Most Memorable Quotes
- On AI agents in his workflow:
“I endeavor to always have an agent doing something at all times... I want an agent planning. If they're coding, I want to be reviewing... There should always be an agent doing something.” (79:20)
- On open source AI contributions:
“AI makes it trivial to create plausible looking but incorrect and low quality contributions.

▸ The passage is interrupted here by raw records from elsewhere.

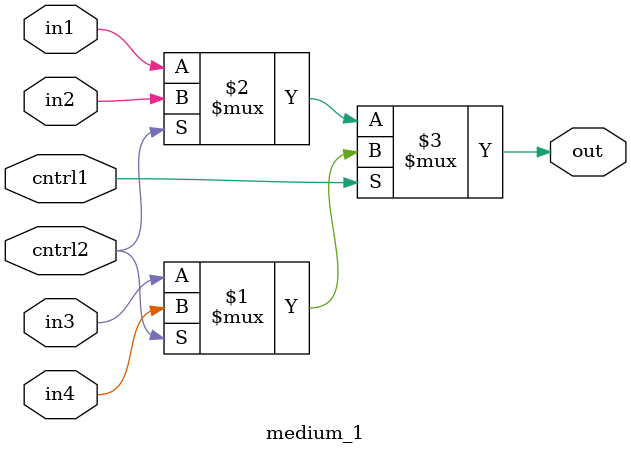
<source format=v>
module medium_1(
    output out,
    input in1,
    input in1,
    input in2,
    input in3,
    input in4,
    input cntrl1,
    input cntrl2
);
    assign out=cntrl1 ? (cntrl2 ? in4:in3):(cntrl2 ? in2:in1);
endmodule
</source>
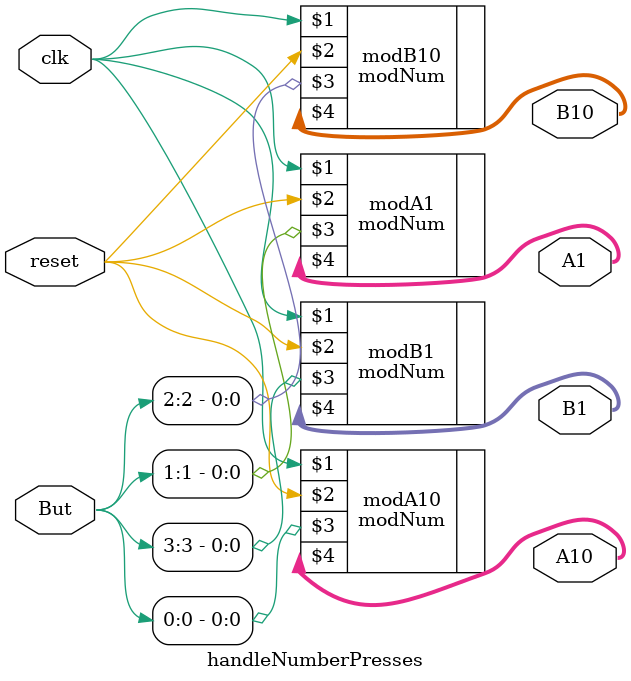
<source format=v>
module handleNumberPresses(
input clk, reset,
input [3:0] But,
output  [3:0] A10, A1, B10, B1
);
    
modNum  modA10(clk, reset, But[0], A10);

modNum  modA1(clk, reset, But[1], A1);

modNum  modB10(clk, reset, But[2],B10);

modNum  modB1(clk, reset,But[3],B1);
    
endmodule

</source>
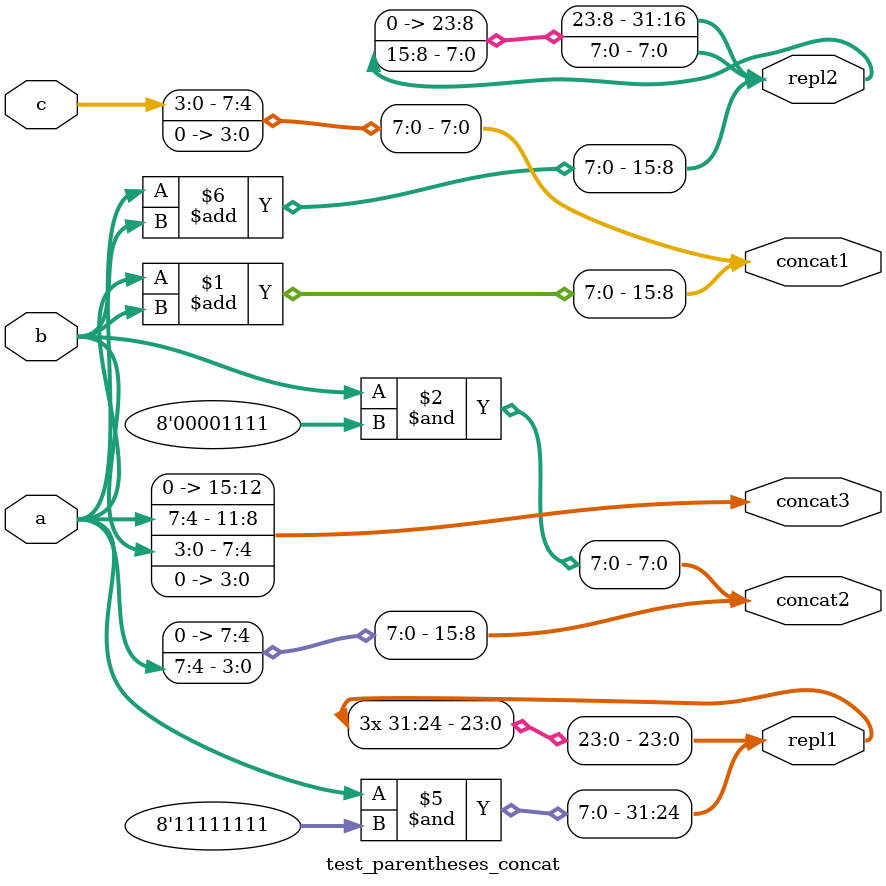
<source format=v>
module test_parentheses_concat(
    input [7:0] a,
    input [7:0] b,
    input [3:0] c,
    output wire [15:0] concat1,
    output wire [15:0] concat2,
    output wire [15:0] concat3,
    output wire [31:0] repl1,
    output wire [31:0] repl2
);
    // Parentheses with concatenation
    assign concat1 = {(a + b), c, 4'h0};
    assign concat2 = {a[7:4], (b & 8'h0F)};
    assign concat3 = {(a >> 4), (b << 4)};

    // Parentheses with replication
    assign repl1 = {4{(a & 8'hFF)}};
    assign repl2 = {2{(a + b)}};
endmodule

</source>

And that's the fundamental issue.” (88:02)
- On the craft of software:
“A lot of Ghosty is just the love of the game... Even though for end users it doesn't make a difference.” (76:09)
Timestamps for Key Segments
- Mitchell’s Coding Origin Story: 01:30–07:54
- Founding HashiCorp: 10:40–12:14
- HashiCorp Product Evolution: 24:43–31:18
- Enterprise Model Pivot (Atlas Failure): 34:47–40:53
- Experience with AWS, Azure, GCP: 58:19–65:13
- Open Source & AI PR Challenges: 81:12–88:02
- Managing AI Agents: 76:38–80:32
- Advice for Engineers & Founders: 99:06–111:28
Actionable Takeaways
-
Engineers:
- Get comfortable with AI tools as a core part of your workflow, not a replacement but a complement.
- Structured, focused deep work still matters—don’t let agents fragment your attention.
- Be ruthless about where code comes from and which contributions you invest time reviewing.
-
Leaders/Founders:
- When engineering for scale, embrace rapid iteration but always listen to customer signals.
- Clarity, conviction, and willingness to dramatically change direction are essential.
- Be prepared for fundamentally new bottlenecks as AI agents increase code output.
-
Open Source Maintainers:
- Consider innovations like vouching systems to handle AI-driven contribution floods.
- Expect contributor expectations and “entitlement” to shift alongside more powerful agentic tooling.
Mitchell’s philosophy is pragmatic, hands-on, and relentless in its focus both on the craft of building and the necessity of adapting to dramatic technological shifts. This candid conversation is a must-listen for anyone who wants practical insight into the changing world of software engineering, from one of its most thoughtful builders.